PASSAGE:
None if wait_for_completion is True else would return task_id of reindex task

class corehq.apps.es.client.ElasticMultiplexAdapter(primary_adapter, secondary_adapter)[source]

__init__(primary_adapter, secondary_adapter)[source]

bulk(actions, refresh=False, raise_errors=True)[source]

Apply bulk actions on the primary and secondary.

Bulk actions are applied against the primary and secondary in chunks of 500 actions at a time (replicates the behavior of the the bulk() helper function). Chunks are applied against the primary and secondary simultaneously by chunking the original actions in blocks of (up to) 250 and performing a single block of (up to) 500 actions against both indexes in parallel. Tombstone documents are indexed on the secondary for any delete actions which succeed on the primary but fail on the secondary.

delete(doc_id, refresh=False)[source]: Delete from both primary and secondary via the bulk() method in order to perform both actions in a single HTTP request (two, if a tombstone is required).

index(doc, refresh=False)[source]: Index into both primary and secondary via the bulk() method in order to perform both actions in a single HTTP request.

update(doc_id, fields, return_doc=False, refresh=False, _upsert=False, **kw)[source]: Update on the primary adapter, fetching the full doc; then upsert the secondary adapter.

class corehq.apps.es.client.Tombstone(doc_id)[source]

Used to create Tombstone documents in the secondary index when the document from primary index is deleted.

This is required to avoid a potential race condition that might ocuur when we run reindex process along with the multiplexer

__init__(doc_id)[source]

corehq.apps.es.client.create_document_adapter(cls, index_name, type_, *, secondary=None)[source]

Creates and returns a document adapter instance for the parameters provided.

One thing to note here is that the behaviour of the function can be altered with django settings.

SUPPLIED MATERIAL:
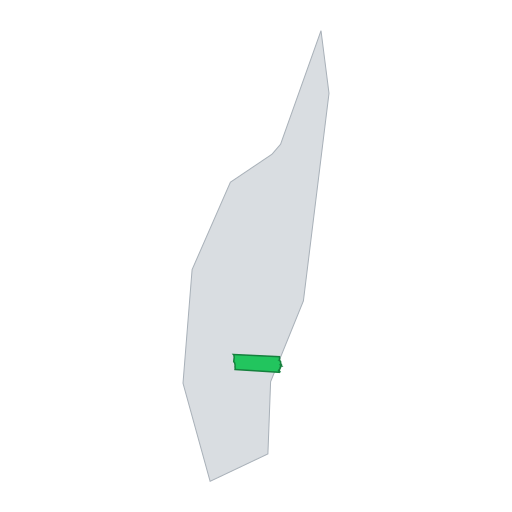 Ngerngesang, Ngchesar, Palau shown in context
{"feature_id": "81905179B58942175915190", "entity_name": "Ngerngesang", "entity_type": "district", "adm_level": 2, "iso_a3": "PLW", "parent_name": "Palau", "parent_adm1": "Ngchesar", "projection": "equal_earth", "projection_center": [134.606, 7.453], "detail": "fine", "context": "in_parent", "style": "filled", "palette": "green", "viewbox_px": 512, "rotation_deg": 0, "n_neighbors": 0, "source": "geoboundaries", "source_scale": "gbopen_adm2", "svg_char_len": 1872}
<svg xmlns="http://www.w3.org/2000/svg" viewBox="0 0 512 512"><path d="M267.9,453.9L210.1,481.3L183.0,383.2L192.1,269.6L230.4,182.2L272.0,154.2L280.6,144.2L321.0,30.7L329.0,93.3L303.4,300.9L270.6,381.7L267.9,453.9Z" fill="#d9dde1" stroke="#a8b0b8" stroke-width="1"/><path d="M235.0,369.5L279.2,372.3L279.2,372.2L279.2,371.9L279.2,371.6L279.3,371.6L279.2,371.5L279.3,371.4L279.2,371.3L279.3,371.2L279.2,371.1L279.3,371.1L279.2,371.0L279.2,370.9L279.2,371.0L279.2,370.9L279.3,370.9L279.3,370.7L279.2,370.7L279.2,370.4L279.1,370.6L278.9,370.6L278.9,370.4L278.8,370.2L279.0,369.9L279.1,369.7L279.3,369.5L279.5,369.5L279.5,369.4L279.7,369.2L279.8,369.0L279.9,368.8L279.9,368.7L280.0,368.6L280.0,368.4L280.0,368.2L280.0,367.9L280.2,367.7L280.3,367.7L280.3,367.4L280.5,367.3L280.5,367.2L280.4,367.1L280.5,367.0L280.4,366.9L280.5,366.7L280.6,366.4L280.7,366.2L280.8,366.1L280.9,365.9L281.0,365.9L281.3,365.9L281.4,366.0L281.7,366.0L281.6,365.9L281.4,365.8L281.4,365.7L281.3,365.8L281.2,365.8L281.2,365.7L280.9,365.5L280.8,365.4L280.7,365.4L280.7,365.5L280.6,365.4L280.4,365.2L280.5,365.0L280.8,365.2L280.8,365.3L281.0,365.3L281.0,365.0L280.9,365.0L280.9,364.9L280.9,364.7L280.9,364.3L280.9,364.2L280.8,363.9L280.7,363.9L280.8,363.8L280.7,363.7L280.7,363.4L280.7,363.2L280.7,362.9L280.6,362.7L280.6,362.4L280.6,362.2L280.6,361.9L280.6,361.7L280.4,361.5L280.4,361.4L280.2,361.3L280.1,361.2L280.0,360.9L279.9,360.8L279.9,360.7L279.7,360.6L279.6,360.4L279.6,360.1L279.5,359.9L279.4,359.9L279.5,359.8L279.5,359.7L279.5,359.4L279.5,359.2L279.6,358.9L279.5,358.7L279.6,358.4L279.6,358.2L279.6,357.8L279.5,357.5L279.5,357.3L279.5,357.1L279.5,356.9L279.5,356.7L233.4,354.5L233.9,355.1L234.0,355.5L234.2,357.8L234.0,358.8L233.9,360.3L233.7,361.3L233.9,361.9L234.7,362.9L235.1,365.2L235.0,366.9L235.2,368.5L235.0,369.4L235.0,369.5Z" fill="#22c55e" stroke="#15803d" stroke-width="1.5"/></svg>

EXERCISE BRIEF: Extract the portion of the documentation starting at "delete(doc_id, refresh=False)[source]: Delete" and ending at "single HTTP request.", copying it word for word. The lines placed after the documentation are not needed for this.

WRITTEN ANSWER:
delete(doc_id, refresh=False)[source]: Delete from both primary and secondary via the bulk() method in order to perform both actions in a single HTTP request (two, if a tombstone is required).

index(doc, refresh=False)[source]: Index into both primary and secondary via the bulk() method in order to perform both actions in a single HTTP request.